SFIDA:
Prosegui il brano sulla montagna e sul paesaggio, ripartendo subito dopo la sua ultima frase.

── BRANO ──

Tempo addietro la natura esordì nel paesaggio, sua visione culturale. “Un paesaggio, come dimensione estetica e come esperienza di vita, non è, ma diviene tale quando la percezione lo trasforma in oggetto della mente, in luogo di valori, luogo di ritorno o di ascesa all’autentico”, chiarisce Paola Giacomoni, ordinario di storia della filosofia. “Per vedere un paesaggio occorre una teoria, la suggestione di un libro, di una poesia, sono necessarie letture, una curiosità scientifica.” Oggi la natura diviene concetto. Chiamo montagna lo strumento d’habitat dell’alpinista. Alcuni chiamano il mezzo della nostra introspezione andare in montagna. Non esiste la montagna, non più di quanto esista il paesaggio! Coerente all’incapacità di capire è frequentarla per metterla arbitrariamente in un altro posto, come si fa con un fiore, gesto che chiarisce molto di chi lo compie. La montagna è nulla, conta zero, è quello che ne facciamo che la giustifica. Le Alpi sono diventate, con le parole di Bernard Debarbieux, “Archetipo della rappresentazione Occidentale della montagna”.

E la montagna, la natura, gioca brutti scherzi a chi fraintende. Gli incidenti insegnano che l’unico modo di confrontarsi con l’imprevisto sia di avvertire, nel proprio viscerale retroterra, la consapevolezza che tutto possa capitare in qualsiasi momento, e di sapercisi adeguare. I russi chiamano questo stato psicofisico samoçuvstvie, non chiedetemi come pronunciarlo. Questo presuppone grande coscienza, pochi sogni ad occhi aperti, attenzione, e sì, desiderio di lasciarsi sorprendere. La sicurezza la si costruisce dentro.

───
── ESTRATTO DEI DATI ──

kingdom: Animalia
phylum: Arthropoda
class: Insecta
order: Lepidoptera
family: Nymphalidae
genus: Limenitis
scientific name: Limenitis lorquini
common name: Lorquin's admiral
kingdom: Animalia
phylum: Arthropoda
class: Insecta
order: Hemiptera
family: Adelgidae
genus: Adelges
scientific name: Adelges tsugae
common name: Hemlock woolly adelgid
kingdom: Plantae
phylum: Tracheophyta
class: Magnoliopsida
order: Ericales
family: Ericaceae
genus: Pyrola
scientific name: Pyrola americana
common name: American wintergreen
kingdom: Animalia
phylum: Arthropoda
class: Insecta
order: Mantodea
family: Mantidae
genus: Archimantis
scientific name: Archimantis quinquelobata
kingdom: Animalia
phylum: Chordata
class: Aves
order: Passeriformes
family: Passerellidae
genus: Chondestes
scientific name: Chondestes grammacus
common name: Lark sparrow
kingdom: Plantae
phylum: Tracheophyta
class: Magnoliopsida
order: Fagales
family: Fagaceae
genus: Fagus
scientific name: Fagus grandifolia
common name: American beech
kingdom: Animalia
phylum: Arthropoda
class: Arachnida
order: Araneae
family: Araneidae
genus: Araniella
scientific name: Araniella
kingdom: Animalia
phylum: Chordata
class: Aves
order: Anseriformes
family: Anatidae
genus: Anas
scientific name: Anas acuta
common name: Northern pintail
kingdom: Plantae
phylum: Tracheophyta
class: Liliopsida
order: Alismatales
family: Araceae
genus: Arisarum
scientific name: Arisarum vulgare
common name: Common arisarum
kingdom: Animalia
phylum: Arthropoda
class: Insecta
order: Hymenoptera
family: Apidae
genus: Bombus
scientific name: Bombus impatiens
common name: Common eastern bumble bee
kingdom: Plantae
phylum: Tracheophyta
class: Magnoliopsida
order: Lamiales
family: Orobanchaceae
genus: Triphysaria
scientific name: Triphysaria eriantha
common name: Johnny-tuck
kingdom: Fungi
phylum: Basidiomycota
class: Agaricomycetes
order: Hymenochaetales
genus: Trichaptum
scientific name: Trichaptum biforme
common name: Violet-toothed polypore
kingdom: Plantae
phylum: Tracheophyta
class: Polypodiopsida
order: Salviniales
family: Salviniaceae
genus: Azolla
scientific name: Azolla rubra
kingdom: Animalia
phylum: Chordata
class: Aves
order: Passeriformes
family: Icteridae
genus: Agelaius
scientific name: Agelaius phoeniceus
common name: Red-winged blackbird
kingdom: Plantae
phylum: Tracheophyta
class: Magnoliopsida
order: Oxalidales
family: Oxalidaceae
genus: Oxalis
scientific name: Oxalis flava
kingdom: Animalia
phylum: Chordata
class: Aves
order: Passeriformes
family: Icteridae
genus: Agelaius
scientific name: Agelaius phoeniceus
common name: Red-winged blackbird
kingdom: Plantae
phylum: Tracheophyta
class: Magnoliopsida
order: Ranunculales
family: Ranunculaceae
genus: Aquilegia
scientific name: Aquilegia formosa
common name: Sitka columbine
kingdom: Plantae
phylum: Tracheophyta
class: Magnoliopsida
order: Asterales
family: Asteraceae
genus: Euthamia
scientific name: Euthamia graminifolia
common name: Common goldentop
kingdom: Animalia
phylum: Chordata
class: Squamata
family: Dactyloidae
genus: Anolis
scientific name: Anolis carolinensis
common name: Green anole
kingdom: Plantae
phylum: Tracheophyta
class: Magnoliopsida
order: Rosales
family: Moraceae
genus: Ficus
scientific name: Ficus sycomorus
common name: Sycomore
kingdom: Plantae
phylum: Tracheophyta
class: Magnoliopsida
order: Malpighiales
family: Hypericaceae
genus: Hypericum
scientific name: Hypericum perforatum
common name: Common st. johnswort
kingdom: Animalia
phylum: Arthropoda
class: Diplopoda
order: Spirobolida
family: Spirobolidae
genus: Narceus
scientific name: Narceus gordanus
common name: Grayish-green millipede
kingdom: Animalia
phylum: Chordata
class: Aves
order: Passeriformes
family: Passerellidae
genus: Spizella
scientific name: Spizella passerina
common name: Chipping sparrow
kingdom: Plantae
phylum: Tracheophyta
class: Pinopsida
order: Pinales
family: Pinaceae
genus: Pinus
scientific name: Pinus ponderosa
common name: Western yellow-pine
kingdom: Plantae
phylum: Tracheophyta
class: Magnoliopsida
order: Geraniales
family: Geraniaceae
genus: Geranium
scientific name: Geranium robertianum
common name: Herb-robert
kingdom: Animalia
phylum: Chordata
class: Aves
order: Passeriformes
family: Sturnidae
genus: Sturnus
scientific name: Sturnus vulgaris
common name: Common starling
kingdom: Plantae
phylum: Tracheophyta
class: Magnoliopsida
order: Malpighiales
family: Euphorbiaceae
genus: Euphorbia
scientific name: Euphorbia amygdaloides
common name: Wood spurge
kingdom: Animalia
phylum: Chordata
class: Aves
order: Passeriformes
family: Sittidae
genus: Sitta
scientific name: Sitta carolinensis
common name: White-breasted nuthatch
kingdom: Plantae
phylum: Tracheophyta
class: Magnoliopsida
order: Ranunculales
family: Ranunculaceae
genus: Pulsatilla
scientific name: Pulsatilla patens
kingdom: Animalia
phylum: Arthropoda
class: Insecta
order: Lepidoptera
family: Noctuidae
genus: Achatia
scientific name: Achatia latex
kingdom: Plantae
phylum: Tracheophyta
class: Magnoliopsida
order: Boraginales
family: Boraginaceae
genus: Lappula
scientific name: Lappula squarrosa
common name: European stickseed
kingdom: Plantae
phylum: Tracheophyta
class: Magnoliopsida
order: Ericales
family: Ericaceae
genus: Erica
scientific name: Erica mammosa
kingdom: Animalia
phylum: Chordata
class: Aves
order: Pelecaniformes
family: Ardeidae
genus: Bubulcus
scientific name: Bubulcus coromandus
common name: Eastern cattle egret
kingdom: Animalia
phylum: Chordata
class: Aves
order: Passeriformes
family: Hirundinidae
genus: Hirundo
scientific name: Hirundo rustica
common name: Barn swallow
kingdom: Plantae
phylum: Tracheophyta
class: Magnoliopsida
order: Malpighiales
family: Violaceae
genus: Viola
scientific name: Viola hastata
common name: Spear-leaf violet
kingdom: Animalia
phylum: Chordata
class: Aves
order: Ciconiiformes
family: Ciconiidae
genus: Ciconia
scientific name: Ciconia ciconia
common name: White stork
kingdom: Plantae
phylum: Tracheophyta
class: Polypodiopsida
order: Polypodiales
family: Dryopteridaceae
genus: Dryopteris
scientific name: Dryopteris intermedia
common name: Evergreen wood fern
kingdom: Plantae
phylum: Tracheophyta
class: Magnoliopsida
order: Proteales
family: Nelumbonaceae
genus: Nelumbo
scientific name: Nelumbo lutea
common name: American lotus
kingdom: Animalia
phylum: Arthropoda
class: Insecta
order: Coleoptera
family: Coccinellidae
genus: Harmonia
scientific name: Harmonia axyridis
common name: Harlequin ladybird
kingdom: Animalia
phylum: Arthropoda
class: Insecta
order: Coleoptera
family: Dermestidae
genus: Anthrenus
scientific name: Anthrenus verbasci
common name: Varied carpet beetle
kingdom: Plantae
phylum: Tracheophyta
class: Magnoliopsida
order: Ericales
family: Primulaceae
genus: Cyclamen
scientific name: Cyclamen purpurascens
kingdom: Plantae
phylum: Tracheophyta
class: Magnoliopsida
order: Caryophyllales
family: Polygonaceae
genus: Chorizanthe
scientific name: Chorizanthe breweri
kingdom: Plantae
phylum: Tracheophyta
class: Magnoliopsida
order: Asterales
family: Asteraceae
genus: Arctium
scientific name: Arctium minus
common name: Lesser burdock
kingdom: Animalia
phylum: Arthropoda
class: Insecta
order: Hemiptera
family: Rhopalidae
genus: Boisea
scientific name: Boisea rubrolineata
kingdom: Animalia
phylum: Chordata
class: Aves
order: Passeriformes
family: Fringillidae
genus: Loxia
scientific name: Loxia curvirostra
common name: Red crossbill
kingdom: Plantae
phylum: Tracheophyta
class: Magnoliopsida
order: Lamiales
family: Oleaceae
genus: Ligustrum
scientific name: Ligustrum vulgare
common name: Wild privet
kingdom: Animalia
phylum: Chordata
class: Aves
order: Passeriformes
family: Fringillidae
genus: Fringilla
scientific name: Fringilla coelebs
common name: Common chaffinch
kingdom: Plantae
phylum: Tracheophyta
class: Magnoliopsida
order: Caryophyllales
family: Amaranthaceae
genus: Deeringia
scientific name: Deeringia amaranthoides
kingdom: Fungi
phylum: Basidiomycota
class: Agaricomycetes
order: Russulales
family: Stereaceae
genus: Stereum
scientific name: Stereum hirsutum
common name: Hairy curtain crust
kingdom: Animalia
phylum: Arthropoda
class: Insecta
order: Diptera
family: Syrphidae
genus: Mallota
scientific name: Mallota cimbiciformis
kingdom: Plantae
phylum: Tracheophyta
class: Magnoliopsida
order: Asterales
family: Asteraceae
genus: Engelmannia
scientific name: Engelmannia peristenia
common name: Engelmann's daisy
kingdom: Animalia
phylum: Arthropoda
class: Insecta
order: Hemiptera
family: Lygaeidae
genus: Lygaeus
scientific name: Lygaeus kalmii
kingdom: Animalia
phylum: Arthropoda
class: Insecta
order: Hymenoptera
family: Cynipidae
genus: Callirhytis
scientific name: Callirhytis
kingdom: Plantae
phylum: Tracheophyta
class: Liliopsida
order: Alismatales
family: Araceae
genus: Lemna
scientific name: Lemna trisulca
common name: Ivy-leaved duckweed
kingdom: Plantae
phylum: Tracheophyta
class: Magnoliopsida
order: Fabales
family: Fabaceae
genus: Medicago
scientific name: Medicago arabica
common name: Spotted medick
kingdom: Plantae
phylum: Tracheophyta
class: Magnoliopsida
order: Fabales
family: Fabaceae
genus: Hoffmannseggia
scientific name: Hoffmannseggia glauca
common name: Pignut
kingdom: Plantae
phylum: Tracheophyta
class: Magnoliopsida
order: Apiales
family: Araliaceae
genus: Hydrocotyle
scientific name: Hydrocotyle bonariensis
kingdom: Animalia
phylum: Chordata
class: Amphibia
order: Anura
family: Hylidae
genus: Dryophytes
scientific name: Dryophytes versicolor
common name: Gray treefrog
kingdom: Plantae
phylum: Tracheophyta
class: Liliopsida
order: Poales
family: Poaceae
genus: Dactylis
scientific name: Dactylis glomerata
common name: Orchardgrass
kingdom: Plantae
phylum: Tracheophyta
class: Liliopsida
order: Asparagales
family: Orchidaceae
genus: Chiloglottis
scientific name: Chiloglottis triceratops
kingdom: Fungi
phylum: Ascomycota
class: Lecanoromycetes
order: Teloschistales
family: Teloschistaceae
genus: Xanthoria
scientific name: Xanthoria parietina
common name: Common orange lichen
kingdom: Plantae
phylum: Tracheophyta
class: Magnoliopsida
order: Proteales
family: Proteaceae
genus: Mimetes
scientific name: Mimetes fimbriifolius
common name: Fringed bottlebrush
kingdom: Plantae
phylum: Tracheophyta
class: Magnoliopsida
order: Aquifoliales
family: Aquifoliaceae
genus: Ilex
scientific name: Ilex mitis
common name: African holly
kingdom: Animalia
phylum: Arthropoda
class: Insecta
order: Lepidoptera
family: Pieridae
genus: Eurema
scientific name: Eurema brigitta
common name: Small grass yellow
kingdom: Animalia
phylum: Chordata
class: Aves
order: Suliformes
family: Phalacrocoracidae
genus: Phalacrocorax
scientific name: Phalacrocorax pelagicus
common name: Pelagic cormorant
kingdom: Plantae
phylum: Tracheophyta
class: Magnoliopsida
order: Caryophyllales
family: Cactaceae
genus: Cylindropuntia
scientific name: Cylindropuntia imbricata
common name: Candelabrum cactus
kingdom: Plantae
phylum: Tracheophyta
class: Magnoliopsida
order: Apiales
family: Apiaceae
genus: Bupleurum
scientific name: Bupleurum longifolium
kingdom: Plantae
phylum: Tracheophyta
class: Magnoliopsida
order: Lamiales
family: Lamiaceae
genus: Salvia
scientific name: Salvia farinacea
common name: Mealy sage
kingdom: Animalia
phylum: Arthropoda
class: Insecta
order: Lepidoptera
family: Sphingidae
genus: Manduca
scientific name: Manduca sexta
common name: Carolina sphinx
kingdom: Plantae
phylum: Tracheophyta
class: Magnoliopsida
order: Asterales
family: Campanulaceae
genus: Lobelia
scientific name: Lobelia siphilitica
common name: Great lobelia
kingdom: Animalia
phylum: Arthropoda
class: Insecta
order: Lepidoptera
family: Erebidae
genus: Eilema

───

RISPOSTA ATTESA:
Avete mai sfuggito lo sguardo di una persona fuori di testa? L’avete mai vista fare cose completamente sbagliate da cui dipende la sua o altrui sicurezza? L’avete mai udita negare questo fatto mentre accade? Ci conosciamo come persone che pur emotivamente instabili siano capaci di autocontrollo?
Ogni situazione della vita comporta un lato oscuro e ogni essere umano vorrebbe allontanarlo da sé. Confrontandoci onestamente, col tempo potrebbe diventare la nostra forza. Ma intanto, spinti dal desiderio che questo lato scompaia, si finisce per ignorare il pericolo e le conseguenze che implica, si arriva a credere che non esistano più. È una scelta che bisogna rifiutare.
Prendiamone atto, questo gioco viene vissuto diversamente da qualsiasi altro. Animali a parte nessuno deve fronteggiare oggi gli stessi problemi, non il tennista, non il gelataio o il barista quando sbagliano, ecco perché è così difficile riscontrare il necessario tipo di forma mentis in chi vi si avvicina. La coperta è sempre un po’ più corta quando fa davvero freddo, la coperta psicologica che il gruppo o il compagno più abile stende su di noi facendo apparire la montagna un luogo idilliaco.
Forse lo è.
L’amore per quei luoghi mi convince che lo sia. Certo è che laggiù bisogna sapersi differentemente adeguare. Questo non fa dei climber delle persone migliori. Ma differenti e avvertite devono esserlo senza dubbio.

Appendice semi seria per “piedi teneri”

E se non ci si sa proteggere?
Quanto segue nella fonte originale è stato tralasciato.